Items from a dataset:
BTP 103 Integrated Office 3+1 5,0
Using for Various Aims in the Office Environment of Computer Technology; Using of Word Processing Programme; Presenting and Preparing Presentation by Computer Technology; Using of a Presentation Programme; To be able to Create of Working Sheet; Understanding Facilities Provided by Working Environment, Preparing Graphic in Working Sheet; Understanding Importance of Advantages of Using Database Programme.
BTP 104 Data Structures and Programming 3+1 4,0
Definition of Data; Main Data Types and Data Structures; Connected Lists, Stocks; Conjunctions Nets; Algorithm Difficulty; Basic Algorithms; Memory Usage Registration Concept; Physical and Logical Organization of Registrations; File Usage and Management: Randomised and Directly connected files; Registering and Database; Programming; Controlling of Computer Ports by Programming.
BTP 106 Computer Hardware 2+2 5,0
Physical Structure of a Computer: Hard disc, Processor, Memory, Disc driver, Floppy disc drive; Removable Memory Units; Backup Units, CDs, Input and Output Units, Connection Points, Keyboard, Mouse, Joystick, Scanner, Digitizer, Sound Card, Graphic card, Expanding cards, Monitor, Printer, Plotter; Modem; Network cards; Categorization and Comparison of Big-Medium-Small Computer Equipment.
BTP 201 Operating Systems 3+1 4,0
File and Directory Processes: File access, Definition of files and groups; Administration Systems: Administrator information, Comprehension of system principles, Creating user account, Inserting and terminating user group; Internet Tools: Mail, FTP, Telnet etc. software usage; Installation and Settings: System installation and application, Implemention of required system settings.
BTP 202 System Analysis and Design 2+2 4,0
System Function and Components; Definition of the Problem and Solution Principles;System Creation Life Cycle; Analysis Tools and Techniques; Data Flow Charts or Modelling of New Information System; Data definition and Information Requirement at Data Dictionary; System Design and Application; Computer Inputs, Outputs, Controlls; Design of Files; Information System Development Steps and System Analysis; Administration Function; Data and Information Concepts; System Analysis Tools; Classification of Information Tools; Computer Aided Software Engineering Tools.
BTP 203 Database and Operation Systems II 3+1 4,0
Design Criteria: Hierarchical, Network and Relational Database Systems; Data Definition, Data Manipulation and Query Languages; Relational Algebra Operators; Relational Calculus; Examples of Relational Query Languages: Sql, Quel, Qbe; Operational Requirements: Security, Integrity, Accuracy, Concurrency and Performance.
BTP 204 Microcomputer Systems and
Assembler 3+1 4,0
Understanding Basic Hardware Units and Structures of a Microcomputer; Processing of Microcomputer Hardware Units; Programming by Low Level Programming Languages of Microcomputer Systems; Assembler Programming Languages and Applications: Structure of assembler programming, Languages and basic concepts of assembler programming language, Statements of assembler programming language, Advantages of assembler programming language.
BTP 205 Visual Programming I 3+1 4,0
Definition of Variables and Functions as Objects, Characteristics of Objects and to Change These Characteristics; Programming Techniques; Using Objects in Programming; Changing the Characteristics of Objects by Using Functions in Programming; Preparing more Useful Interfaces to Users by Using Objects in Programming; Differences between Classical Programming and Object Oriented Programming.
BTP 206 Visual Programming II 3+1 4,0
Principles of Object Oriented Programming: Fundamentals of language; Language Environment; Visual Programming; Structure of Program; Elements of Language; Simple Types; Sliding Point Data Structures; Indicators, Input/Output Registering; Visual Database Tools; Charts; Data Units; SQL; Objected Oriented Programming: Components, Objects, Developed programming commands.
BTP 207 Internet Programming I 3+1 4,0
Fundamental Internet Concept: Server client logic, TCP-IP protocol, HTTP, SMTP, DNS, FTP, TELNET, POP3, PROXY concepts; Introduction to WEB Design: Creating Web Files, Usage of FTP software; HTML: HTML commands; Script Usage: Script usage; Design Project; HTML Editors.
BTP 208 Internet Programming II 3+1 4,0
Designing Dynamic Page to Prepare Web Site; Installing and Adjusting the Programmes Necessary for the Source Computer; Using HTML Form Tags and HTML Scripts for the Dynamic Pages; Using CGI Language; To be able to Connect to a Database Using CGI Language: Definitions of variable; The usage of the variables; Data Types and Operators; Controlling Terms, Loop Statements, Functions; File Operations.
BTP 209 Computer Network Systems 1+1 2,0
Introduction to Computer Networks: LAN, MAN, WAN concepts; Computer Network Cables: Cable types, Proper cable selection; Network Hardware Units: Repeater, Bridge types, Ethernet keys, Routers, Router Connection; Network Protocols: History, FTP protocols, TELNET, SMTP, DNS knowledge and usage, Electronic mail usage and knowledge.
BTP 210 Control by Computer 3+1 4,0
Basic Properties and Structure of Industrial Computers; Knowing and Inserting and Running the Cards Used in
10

• TASK GOAL:
Every line from the first entry to the line containing "BTP 202 System Analysis and Design 2+2 4,0" should be transcribed exactly, and nothing beyond it.

• EXPECTED ANSWER:
BTP 103 Integrated Office 3+1 5,0
Using for Various Aims in the Office Environment of Computer Technology; Using of Word Processing Programme; Presenting and Preparing Presentation by Computer Technology; Using of a Presentation Programme; To be able to Create of Working Sheet; Understanding Facilities Provided by Working Environment, Preparing Graphic in Working Sheet; Understanding Importance of Advantages of Using Database Programme.
BTP 104 Data Structures and Programming 3+1 4,0
Definition of Data; Main Data Types and Data Structures; Connected Lists, Stocks; Conjunctions Nets; Algorithm Difficulty; Basic Algorithms; Memory Usage Registration Concept; Physical and Logical Organization of Registrations; File Usage and Management: Randomised and Directly connected files; Registering and Database; Programming; Controlling of Computer Ports by Programming.
BTP 106 Computer Hardware 2+2 5,0
Physical Structure of a Computer: Hard disc, Processor, Memory, Disc driver, Floppy disc drive; Removable Memory Units; Backup Units, CDs, Input and Output Units, Connection Points, Keyboard, Mouse, Joystick, Scanner, Digitizer, Sound Card, Graphic card, Expanding cards, Monitor, Printer, Plotter; Modem; Network cards; Categorization and Comparison of Big-Medium-Small Computer Equipment.
BTP 201 Operating Systems 3+1 4,0
File and Directory Processes: File access, Definition of files and groups; Administration Systems: Administrator information, Comprehension of system principles, Creating user account, Inserting and terminating user group; Internet Tools: Mail, FTP, Telnet etc. software usage; Installation and Settings: System installation and application, Implemention of required system settings.
BTP 202 System Analysis and Design 2+2 4,0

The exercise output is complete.